La présentation de la Révolution française vient ensuite apporter un contrepoids libérateur. Malgré ses excès et ses déchaînements passionnels souvent meurtriers, cette impulsion exprime l’affirmation d’une société rompant avec la hiérarchisation des hommes en fonction de leur naissance. Un travail détaillé permet aux élèves de comprendre les restructurations profondes à travers l’instauration du tiers état, la formation des États Généraux, les nouvelles modalités de vote, le serment du jeu de paume, la prise de la Bastille… menant à l’arrêt de tous les privilèges et à la quête d’un idéal commun de liberté, d’égalité et de fraternité.
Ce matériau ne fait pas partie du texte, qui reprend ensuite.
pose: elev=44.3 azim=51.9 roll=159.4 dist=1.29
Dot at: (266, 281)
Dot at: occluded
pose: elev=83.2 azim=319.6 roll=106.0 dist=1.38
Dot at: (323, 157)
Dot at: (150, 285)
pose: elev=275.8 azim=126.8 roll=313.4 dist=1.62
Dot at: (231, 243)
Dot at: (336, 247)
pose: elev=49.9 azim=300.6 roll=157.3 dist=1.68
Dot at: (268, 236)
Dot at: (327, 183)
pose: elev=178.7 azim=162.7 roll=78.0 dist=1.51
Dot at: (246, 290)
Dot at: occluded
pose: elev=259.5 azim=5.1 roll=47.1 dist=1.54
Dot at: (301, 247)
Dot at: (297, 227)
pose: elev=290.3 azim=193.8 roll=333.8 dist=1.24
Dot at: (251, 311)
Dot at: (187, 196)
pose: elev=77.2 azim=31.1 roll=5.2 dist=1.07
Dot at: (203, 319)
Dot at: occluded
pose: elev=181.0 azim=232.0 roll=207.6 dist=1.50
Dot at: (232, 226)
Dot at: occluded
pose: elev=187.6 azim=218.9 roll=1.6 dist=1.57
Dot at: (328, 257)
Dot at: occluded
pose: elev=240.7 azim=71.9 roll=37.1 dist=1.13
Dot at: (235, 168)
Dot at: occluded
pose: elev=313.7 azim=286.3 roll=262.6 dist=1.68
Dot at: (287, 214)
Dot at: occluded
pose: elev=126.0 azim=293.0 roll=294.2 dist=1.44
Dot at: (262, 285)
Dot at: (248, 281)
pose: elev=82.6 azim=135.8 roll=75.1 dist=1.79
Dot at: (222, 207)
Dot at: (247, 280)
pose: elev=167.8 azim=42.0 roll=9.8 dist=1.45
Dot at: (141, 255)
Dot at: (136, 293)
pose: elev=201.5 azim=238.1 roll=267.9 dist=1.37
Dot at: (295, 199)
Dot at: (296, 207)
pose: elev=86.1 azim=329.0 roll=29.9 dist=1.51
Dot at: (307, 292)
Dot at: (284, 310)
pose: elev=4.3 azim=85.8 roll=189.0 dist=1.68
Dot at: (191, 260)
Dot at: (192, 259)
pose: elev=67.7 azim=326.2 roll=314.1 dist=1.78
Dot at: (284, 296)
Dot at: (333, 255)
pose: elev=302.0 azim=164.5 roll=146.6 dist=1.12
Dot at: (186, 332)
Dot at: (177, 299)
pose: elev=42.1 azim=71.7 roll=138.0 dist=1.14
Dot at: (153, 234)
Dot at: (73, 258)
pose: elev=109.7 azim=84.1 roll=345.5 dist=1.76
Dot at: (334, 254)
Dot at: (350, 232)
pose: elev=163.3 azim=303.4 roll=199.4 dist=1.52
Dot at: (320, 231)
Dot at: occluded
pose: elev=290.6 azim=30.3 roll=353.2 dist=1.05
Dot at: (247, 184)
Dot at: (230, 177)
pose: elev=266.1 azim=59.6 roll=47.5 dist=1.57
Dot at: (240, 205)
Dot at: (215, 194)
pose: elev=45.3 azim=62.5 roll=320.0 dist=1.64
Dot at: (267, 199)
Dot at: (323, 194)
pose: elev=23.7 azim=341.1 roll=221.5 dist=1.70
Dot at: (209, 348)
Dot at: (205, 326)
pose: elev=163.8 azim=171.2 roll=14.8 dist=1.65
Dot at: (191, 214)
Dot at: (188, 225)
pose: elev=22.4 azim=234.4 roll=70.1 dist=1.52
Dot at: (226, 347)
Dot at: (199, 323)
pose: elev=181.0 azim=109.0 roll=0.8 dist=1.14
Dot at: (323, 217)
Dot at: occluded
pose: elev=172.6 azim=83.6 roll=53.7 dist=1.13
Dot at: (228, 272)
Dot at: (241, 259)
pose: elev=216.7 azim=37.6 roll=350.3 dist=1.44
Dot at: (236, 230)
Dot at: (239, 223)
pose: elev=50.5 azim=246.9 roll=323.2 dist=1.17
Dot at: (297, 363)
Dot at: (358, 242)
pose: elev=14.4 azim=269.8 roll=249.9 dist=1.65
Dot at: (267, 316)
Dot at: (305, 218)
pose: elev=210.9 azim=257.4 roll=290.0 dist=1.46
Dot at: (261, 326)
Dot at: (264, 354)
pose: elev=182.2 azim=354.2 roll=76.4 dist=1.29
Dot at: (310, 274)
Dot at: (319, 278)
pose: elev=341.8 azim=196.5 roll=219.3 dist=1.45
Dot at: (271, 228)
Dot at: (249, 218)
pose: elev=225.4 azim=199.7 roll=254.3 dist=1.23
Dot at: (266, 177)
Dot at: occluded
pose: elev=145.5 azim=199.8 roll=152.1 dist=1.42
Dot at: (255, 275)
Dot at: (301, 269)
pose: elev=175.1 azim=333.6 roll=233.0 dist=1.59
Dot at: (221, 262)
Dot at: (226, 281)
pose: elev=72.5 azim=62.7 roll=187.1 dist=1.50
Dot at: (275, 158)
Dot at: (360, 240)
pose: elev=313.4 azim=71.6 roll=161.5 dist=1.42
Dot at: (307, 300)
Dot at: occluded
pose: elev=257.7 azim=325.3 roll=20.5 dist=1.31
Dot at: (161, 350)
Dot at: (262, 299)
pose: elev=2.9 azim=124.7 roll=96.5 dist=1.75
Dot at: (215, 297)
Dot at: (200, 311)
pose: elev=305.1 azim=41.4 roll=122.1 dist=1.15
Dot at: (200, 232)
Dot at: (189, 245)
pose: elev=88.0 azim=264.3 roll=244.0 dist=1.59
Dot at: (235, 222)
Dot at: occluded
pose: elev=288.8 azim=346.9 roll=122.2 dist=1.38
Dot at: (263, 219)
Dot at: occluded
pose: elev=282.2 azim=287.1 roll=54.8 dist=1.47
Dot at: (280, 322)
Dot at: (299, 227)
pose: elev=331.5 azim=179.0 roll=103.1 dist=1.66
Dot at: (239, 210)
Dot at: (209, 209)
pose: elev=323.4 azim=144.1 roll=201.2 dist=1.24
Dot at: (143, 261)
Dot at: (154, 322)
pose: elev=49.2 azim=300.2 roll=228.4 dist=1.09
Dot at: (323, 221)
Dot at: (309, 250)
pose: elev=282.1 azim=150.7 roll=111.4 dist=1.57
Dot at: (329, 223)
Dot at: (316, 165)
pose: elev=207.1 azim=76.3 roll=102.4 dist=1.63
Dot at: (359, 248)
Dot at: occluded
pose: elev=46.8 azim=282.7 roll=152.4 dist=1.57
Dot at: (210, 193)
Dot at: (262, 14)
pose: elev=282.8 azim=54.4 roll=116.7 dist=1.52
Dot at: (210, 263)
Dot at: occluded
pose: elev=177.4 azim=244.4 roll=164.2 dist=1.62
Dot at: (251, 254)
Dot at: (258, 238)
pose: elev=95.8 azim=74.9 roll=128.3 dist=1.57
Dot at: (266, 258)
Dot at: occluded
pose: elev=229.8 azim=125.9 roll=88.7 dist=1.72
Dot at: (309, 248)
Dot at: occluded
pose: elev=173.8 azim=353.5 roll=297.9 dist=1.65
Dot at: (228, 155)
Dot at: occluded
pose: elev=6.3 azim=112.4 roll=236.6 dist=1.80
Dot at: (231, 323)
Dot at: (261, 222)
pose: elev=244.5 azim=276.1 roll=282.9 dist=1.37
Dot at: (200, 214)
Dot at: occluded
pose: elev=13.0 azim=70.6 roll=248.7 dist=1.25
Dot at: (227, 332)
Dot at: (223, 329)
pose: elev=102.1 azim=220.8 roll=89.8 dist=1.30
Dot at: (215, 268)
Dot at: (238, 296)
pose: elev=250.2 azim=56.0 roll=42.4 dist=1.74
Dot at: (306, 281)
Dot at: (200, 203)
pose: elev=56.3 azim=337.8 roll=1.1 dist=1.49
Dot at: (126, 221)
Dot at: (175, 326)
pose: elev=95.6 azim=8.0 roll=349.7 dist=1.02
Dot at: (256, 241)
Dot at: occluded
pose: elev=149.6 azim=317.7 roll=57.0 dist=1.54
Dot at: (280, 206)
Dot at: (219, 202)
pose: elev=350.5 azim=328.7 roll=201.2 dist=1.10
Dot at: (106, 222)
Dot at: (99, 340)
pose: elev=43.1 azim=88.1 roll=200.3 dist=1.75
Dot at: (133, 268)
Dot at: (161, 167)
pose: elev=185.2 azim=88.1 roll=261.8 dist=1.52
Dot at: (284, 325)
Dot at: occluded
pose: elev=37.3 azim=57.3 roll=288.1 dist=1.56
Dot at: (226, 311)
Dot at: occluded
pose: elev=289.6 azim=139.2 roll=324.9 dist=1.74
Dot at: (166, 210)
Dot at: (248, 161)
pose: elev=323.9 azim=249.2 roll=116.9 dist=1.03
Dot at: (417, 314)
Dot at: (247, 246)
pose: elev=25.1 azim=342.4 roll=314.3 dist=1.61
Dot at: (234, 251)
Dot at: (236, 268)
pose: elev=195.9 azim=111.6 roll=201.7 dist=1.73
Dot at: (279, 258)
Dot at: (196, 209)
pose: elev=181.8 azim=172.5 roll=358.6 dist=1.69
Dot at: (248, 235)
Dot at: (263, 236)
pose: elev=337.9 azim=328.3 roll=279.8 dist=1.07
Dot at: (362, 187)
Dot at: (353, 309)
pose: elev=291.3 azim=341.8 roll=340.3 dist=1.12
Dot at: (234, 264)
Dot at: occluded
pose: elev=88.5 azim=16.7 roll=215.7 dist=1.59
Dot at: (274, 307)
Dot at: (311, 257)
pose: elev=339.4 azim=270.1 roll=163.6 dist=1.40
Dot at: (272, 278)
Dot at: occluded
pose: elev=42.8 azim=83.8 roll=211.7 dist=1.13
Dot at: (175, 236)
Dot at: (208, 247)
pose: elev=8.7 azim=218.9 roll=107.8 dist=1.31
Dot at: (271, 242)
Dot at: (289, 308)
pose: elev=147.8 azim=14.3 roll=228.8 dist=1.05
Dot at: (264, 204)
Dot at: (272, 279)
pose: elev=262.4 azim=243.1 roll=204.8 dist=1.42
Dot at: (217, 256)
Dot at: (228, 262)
Les actes de Napoléon, ses conquêtes et son livre de loi (le « Code Napoléon »), dans lequel l’égalité de tous les citoyens est affirmée sont également abordés. Durant cette même période, l’Amérique du Nord bataille pour une indépendance qui va aboutir à la création des États-Unis. L’émergence de l’industrialisation et de la révolution industrielle, l’avènement d’une conscience de classe, engendrent une transformation des structures sociétales et l’homme se voit placé devant la nécessité de créer lui-même un ordre social nouveau. En 8e classe (14 ans), l’adolescent porte en lui des questions sur le monde et sur son organisation, il est mûr pour aborder les temps modernes.